After falling short in a pair of title fights in 2020, Reyes was just ready to get back to enjoying himself again and remembering what made him fall in love with mixed martial arts in the first place.
“I’m not mad about what happened,” Reyes said about his last loss. “What happened is the way it was supposed to happen. Everything happens for a reason. It gave me the opportunity to grow. Now I’m getting ready to come out a whole new Dom.
“I feel f*cking fantastic. I feel fantastic. I am so ready. I am so freaking ready. I’m back to feeling how I did getting ready for [Chris] Weidman. I want your best version of you. Let’s go, let’s see what you’ve got. I can’t really explain it. I feel fresh. I’ve fallen back in love with the sport. For the last fight, I wasn’t enjoying what I was doing. It felt like a job. It wasn’t the move.”
With this fight, Reyes is drawing a highly touted prospect in Prochazka, who made a big impact in his octagon debut when he took out former title contender Volkan Oezdemir after some wild exchanges on the feet.
Considering the go big or go home style that Prochazka employs, Reyes is salivating at the chance to face him on Saturday night as he looks to restart his run to the top of the light heavyweight division.
“It’s an awesome matchup,” Reyes said. “He’s real exciting or crazy, they’re both interchangeable in his case. He enjoys what he’s doing. It’s going to be great. He enjoys fighting and he’s a really tough guy. I think my experience is going to show in this fight. It’s going to be like this is the UFC, this isn’t RIZIN. No offense to the guys in RIZIN but they’re not at our caliber. They’re not.
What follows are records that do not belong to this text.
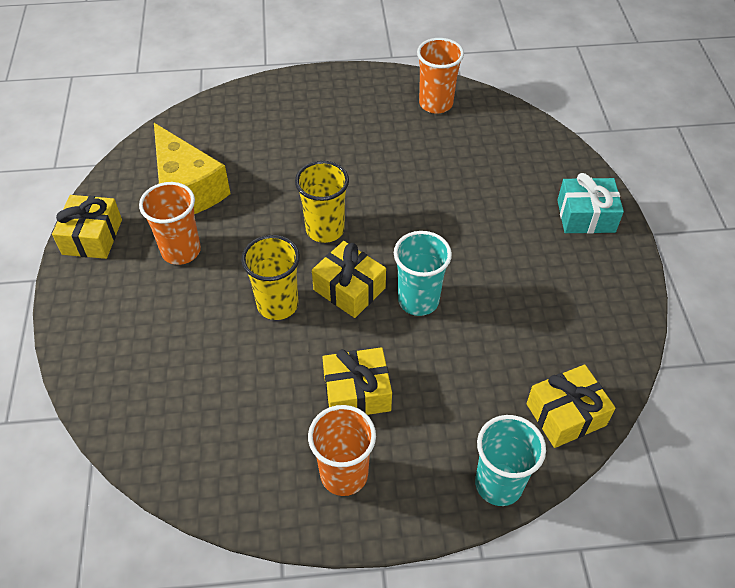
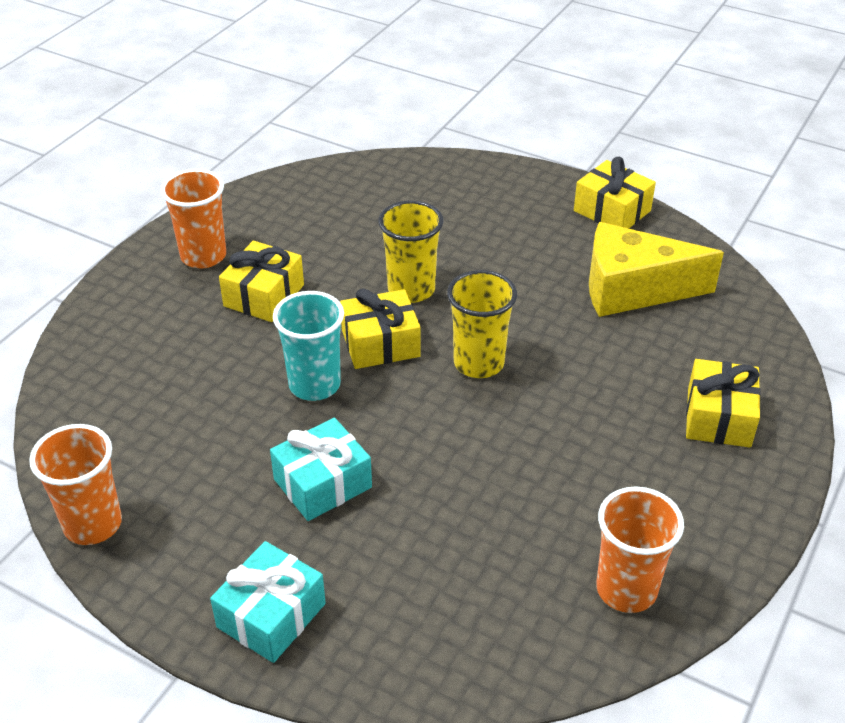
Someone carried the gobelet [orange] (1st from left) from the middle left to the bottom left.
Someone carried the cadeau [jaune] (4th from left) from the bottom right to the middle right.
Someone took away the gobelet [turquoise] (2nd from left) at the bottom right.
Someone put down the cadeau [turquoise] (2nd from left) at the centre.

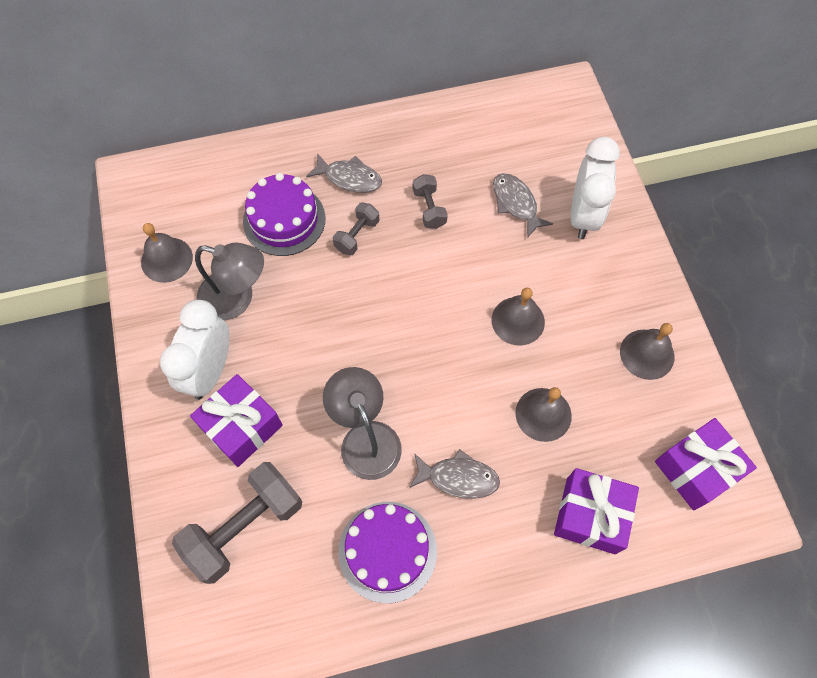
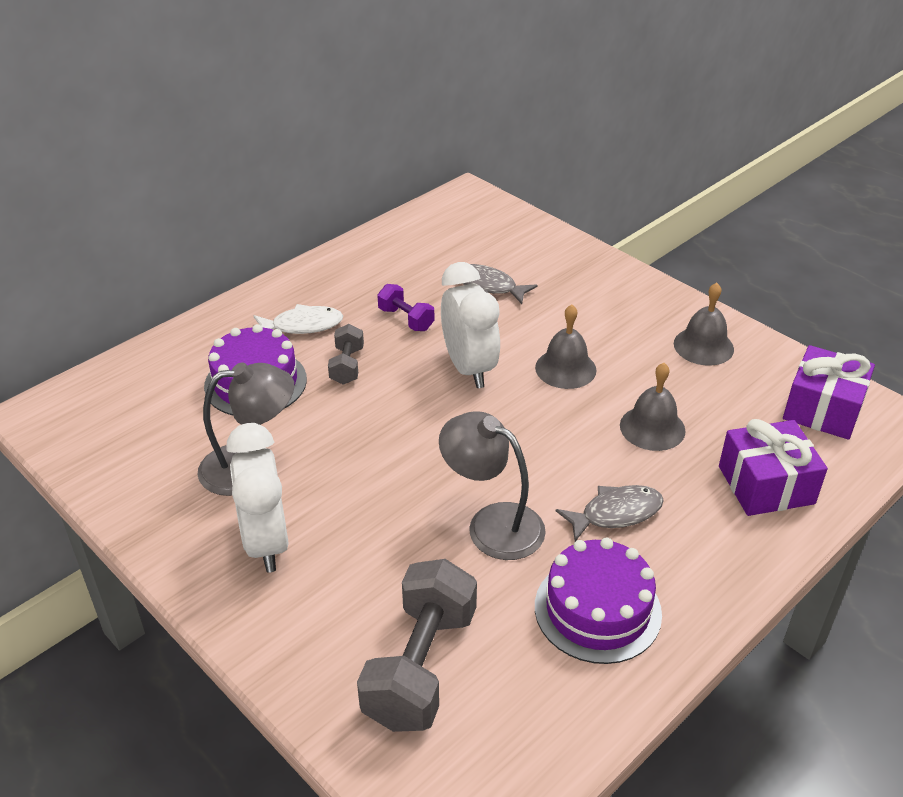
Someone carried the réveil [blanc] (2nd from left) from the top right to the centre.
Someone repainted the poisson [gris] (1st from left) at the top centre, which became the poisson [blanc] at the middle left.
Someone repainted the haltère [gris] (3rd from left) at the top centre, which became the haltère [violet] at the centre.
Someone took away the cloche [gris] (1st from left) at the middle left.
Someone took away the cadeau [violet] (1st from left) at the middle left.

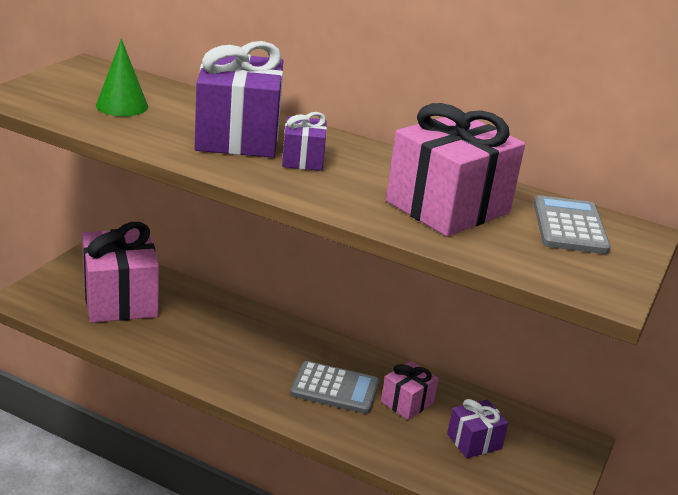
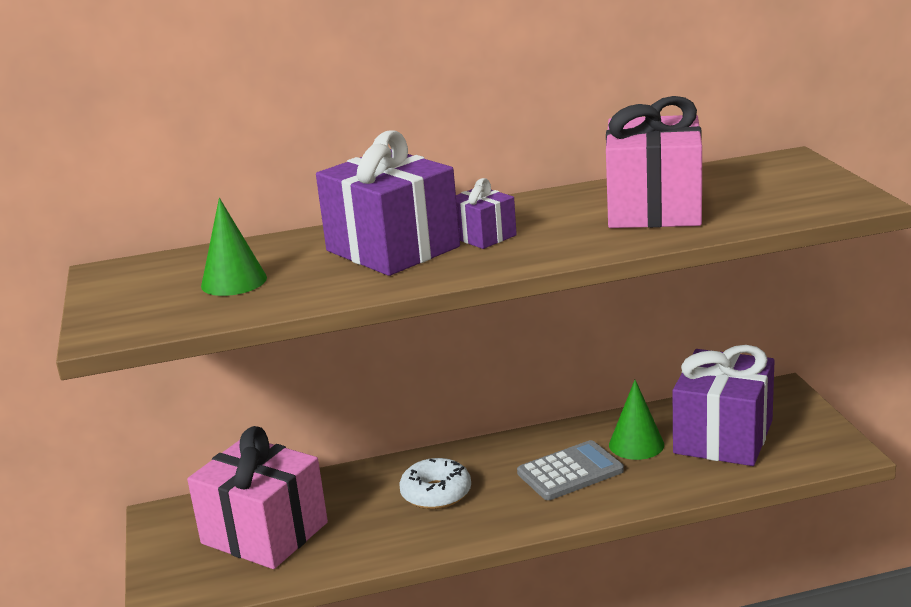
Someone took away the calculatrice [gris] (2nd from left) at the middle right.
Someone swapped the cadeau [rose] (2nd from left) at the bottom centre for the cône [vert] (2nd from left) at the bottom right.
Someone scaled the cadeau [violet] (3rd from left) at the bottom right by 2.01.
Someone put down the beignet [blanc] at the bottom centre.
“You’re going to see some beautiful work from me. Jiri is going to put up a great fight but it’s not going to be enough. I’m going to come out with my hand raised, on top of the world, ready to take the next step, whatever it may be.”
As far as the title goes, Reyes fully intends on fighting for the belt again but he knows it won’t happen with just a single win over Prochazka this weekend.
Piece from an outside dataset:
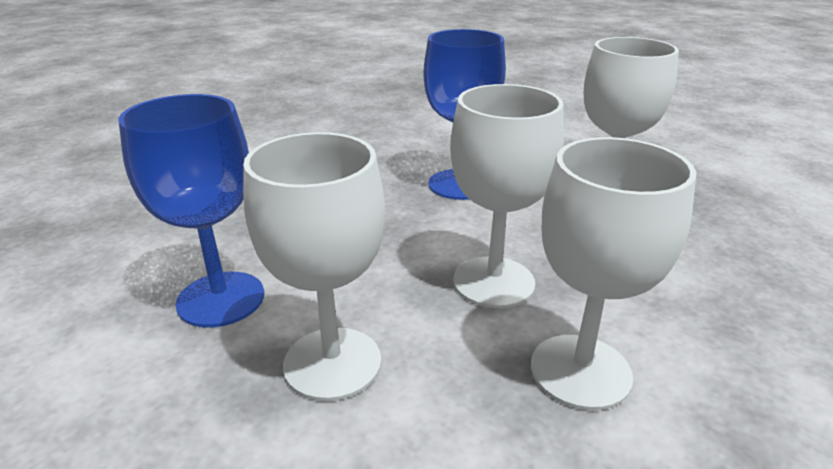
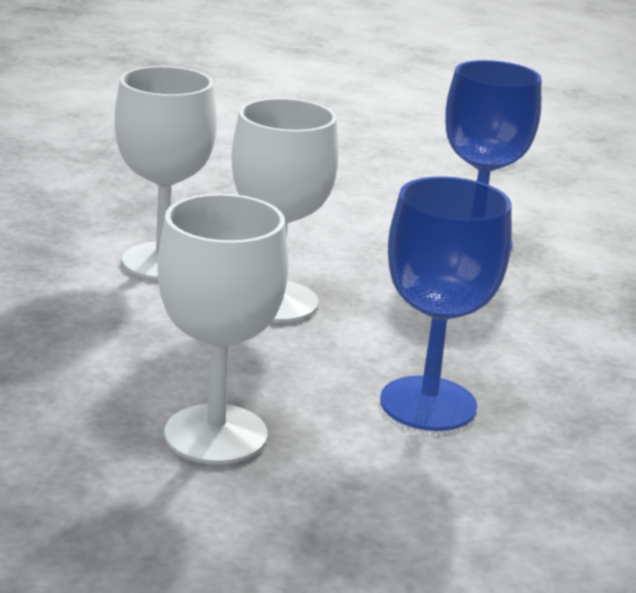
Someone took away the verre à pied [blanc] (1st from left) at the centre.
With Jones gone, the light heavyweight division has continued to flourish with some veterans and more than a few newcomers shaking up the status quo.
Reyes considers Blachowicz a phenomenal champion and he hopes to see him staring across the octagon from him again one day in the future.
“I mean Jon [Jones] is a joke. It’s a standing joke throughout the entire MMA community. Straight up clown, always makes it about himself,” Reyes said about his former opponent. “The division is awesome. We’ve got all kinds of new up and comers. The light heavyweight division has been exciting. Jan, great champion, great human being and I’ve got nothing but respect for the guy. I think 99 percent of the MMA world feels the same way.
“He’s the only man that’s ever bested me. I respect him. It’s not time to fight him yet. I’ve got to earn that right. But I do want that back. Him and Mr. money bags over there. I’m just so excited to get in there again. It’s going to be so much fun. This guy fits my style perfectly. I’m clean, I’m sharp, I’m tight. He’s a wild child. It’s going to be good. It’s going to be real good.”